The beauty of this is you have your fabric ready to work with. I will begin with the background and dark detail and the first two blocks and get that cut [Small quilt page 3 and Large quilt page 5].
Hint #1: Cut the borders at the end.
I rarely cut sashing, borders or binding in the beginning. I like to give myself room for options at the end. For instance, I might make my borders a touch wider in the small quilt. This will depend on whether I remember or whether I have enough fabric.
Hint #2: Cut the background fabric, label and put in bags prepped for the blocks.
I have a feeling there is extra here, but I won’t know until I get sewing!
Hint #3: Dark Detail:
Cut the strip at 1 1/2″ x WOF, then cut the last piece first, then the 11 other pieces. I had to cut a second piece because of the width of that last piece, but cutting in this order will save you.
Here’s the schedule. If you want to pick a block and co-host with me on a particular week, I would be thrilled, please email me if you are interested.
|Monday, April 3, 2023||Fabric Selection|
|Monday, April 24, 2023||Block 1 Strawberry|
|Monday, May 1, 2023||Block 2 Horse|
|Monday, May 8, 2023||Block 3 Goat|
|Monday, May 15, 2023||Block 4 Cow|
|Monday, May 22, 2023||Block 5 Chicken|
|Monday, May 29, 2023||Block 6 Bee|
|Monday, June 5, 2023||Block 7 Pig|
|Monday, June 12, 2023||Block 8 Sheep|
|Monday, June 19, 2023||Block 9 Short Sunflower|
|Monday, June 26, 2023||Block 10 Tall Sunflower|
|Monday, July 17, 2023||Parade of Quilts|
Pattern and Kits Available
I am listing some links for patterns and kits. They are affiliate links, so a little comes to me (no additional cost to you) to support the costs of running the blog.

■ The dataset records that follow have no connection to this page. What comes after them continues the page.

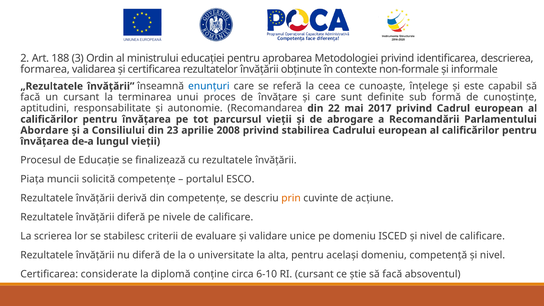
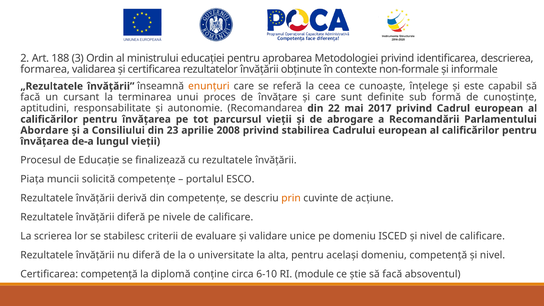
enunțuri colour: blue -> orange
Certificarea considerate: considerate -> competență
RI cursant: cursant -> module
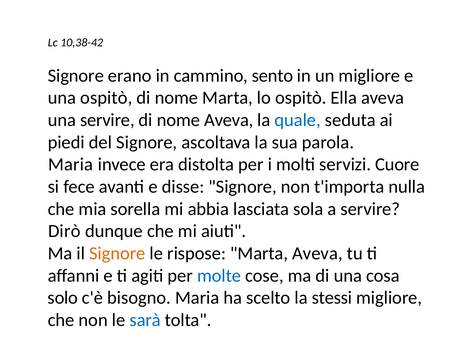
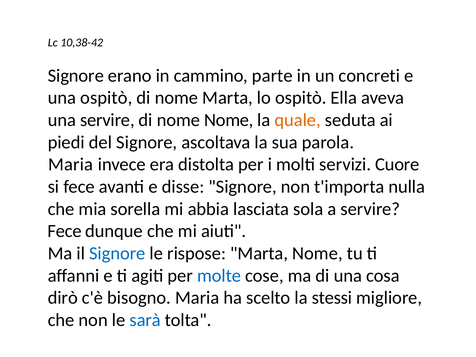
sento: sento -> parte
un migliore: migliore -> concreti
nome Aveva: Aveva -> Nome
quale colour: blue -> orange
Dirò at (64, 231): Dirò -> Fece
Signore at (117, 253) colour: orange -> blue
Marta Aveva: Aveva -> Nome
solo: solo -> dirò
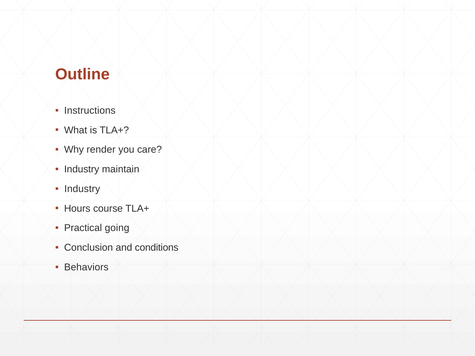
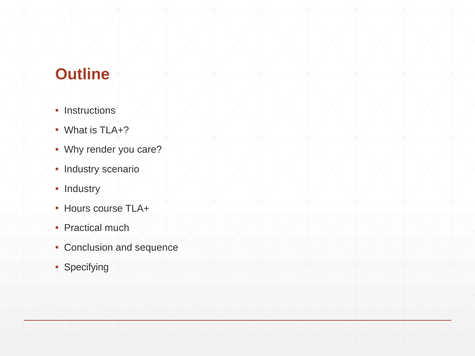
maintain: maintain -> scenario
going: going -> much
conditions: conditions -> sequence
Behaviors: Behaviors -> Specifying
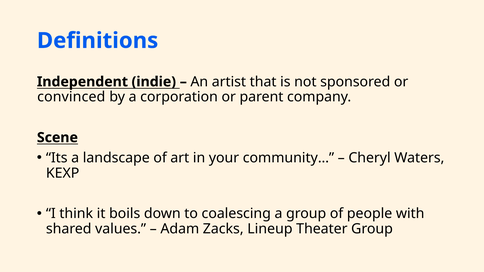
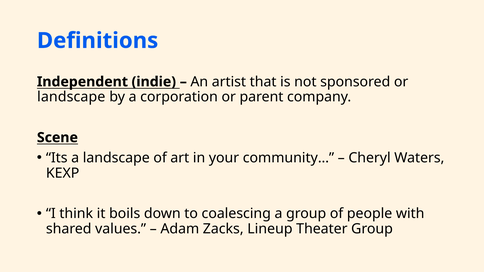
convinced at (71, 97): convinced -> landscape
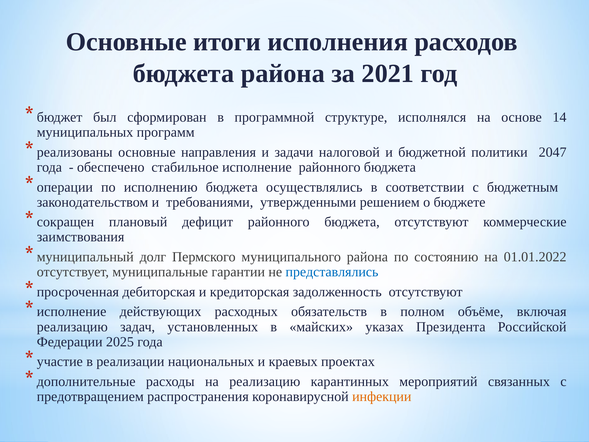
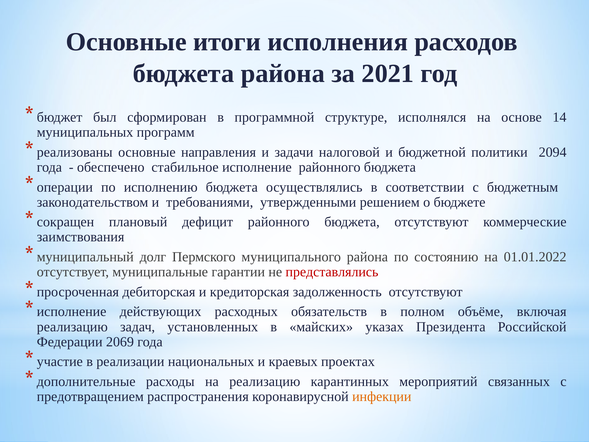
2047: 2047 -> 2094
представлялись colour: blue -> red
2025: 2025 -> 2069
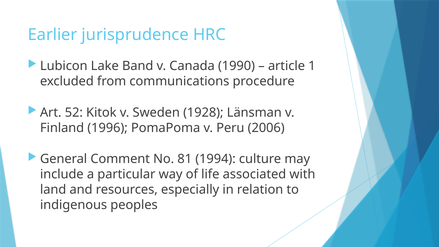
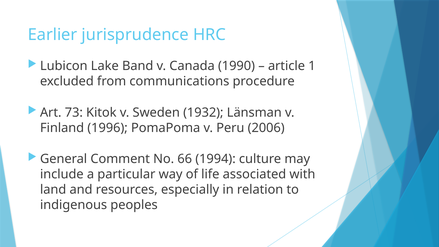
52: 52 -> 73
1928: 1928 -> 1932
81: 81 -> 66
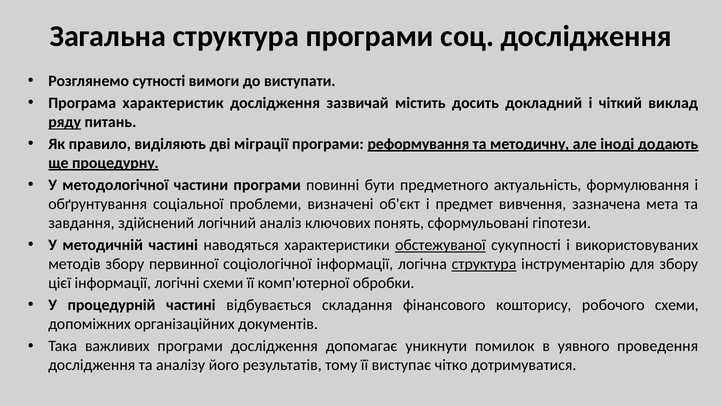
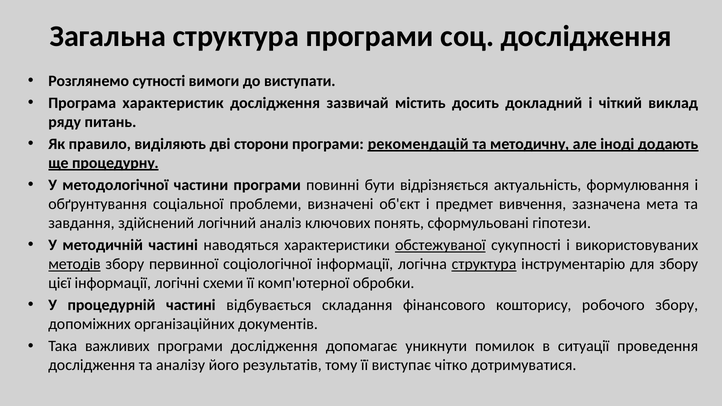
ряду underline: present -> none
міграції: міграції -> сторони
реформування: реформування -> рекомендацій
предметного: предметного -> відрізняється
методів underline: none -> present
робочого схеми: схеми -> збору
уявного: уявного -> ситуації
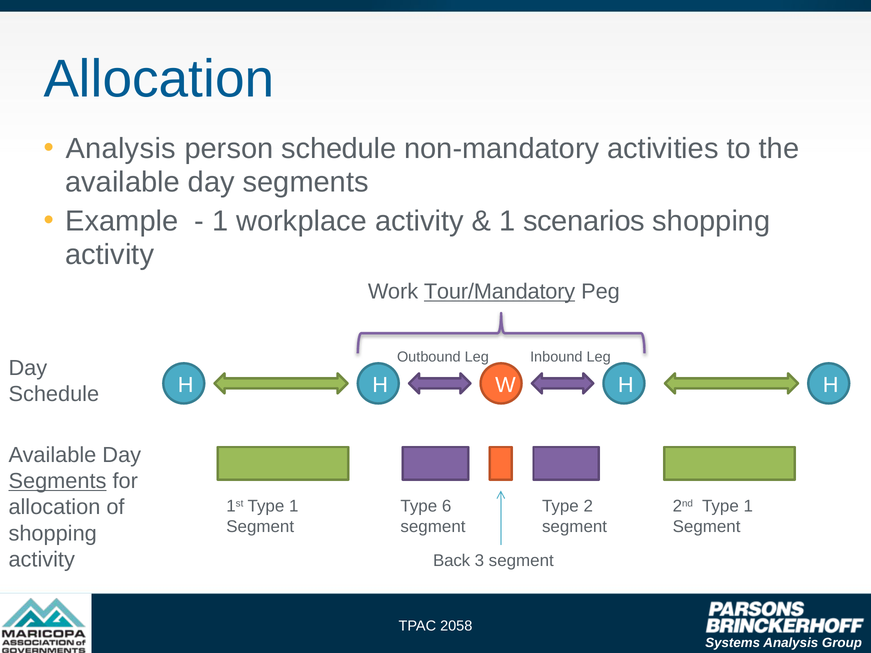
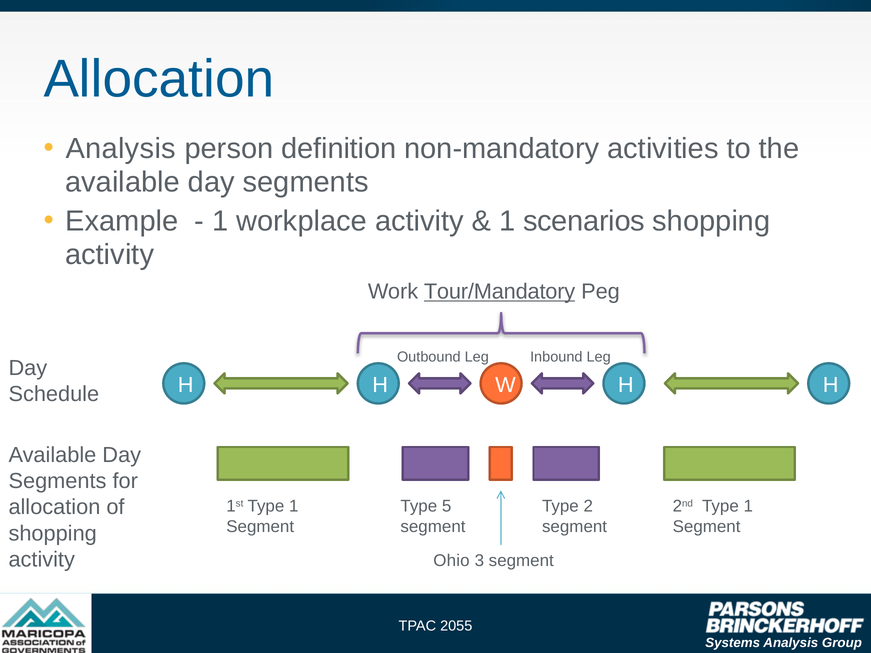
person schedule: schedule -> definition
Segments at (58, 481) underline: present -> none
6: 6 -> 5
Back: Back -> Ohio
2058: 2058 -> 2055
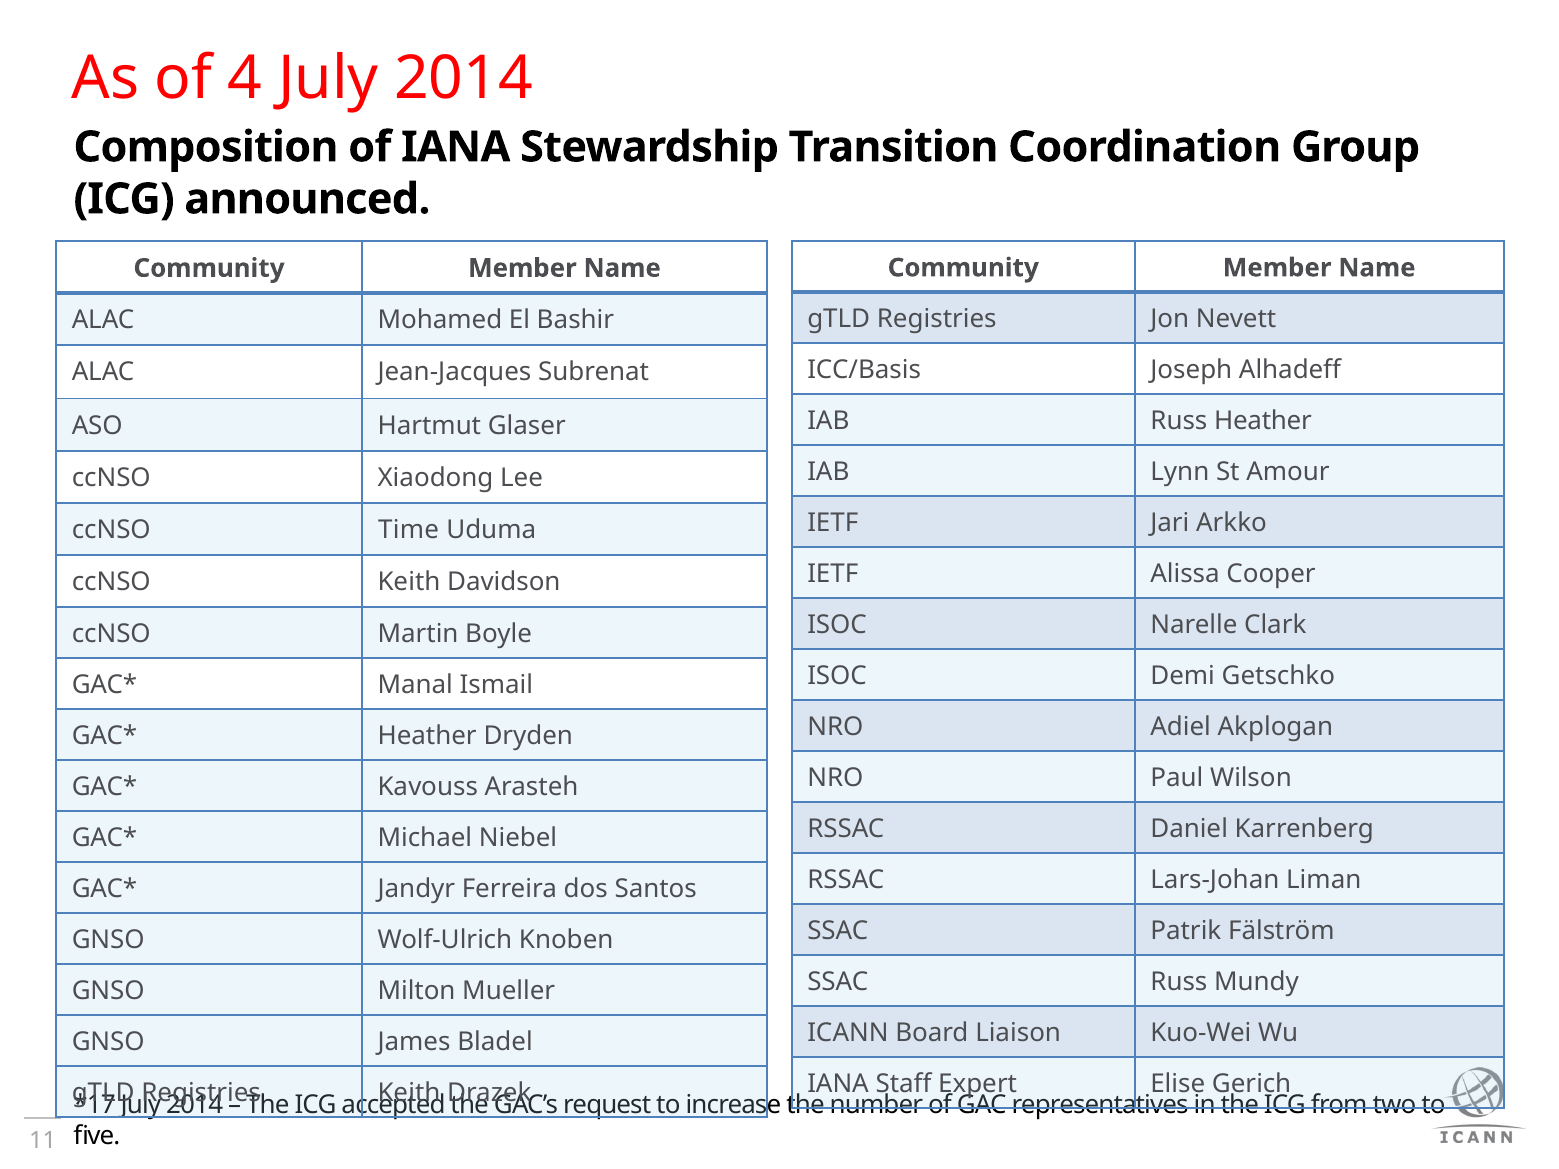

- Amazon: Fab Farm pattern*
- Annie’s: Fab Farm Pattern*
- Fat Quarter Shop: Fab Farm Pattern*
- Fat Quarter Shop: Fab Farm Quilt Kit* (currently scheduled for July)
Coming Up on My Blog
Fab Farm SAL Begins (4/17)
Diatom Row 2
Fixing a T-Shirt Quilt
I went shopping and some fabric came home…3 backings and binding for a few quilts! So, I have more fabric than I am using, for the time being. I expect one or two finishes this month, there are 3 tops that need quilting. Unfortunately, there is one more show to go before the shopping temptations end, but end it will.
Fabric in this month: 11.0
Fabric out this month: .5
Fabric in this year: 35
Fabric out this year: 28.25
NET Fabric: +6.75yards!
I spied some potential background fabric at a LQS last week, so I’m thinking on that. Going to shop my stash first. You are far more organized than me!
Great organizing tips, Kathleen! I need to decide on a background…
Hi Kathleen, you wouldn’t believe how much I enjoyed reading your post. You offer excellent advice here, a couple things I would not have thought of like enlarging the pattern bits for example. When I tackle my next machine stitching this week, I will reread this post. I lack confidence in these all important aspects of a project. Thank you so much for taking the time to share all this.
Looks like you are going to have so much fun making this quilt with those adorable animals. Seems to be a good one to be so organized on. Thanks for the tips!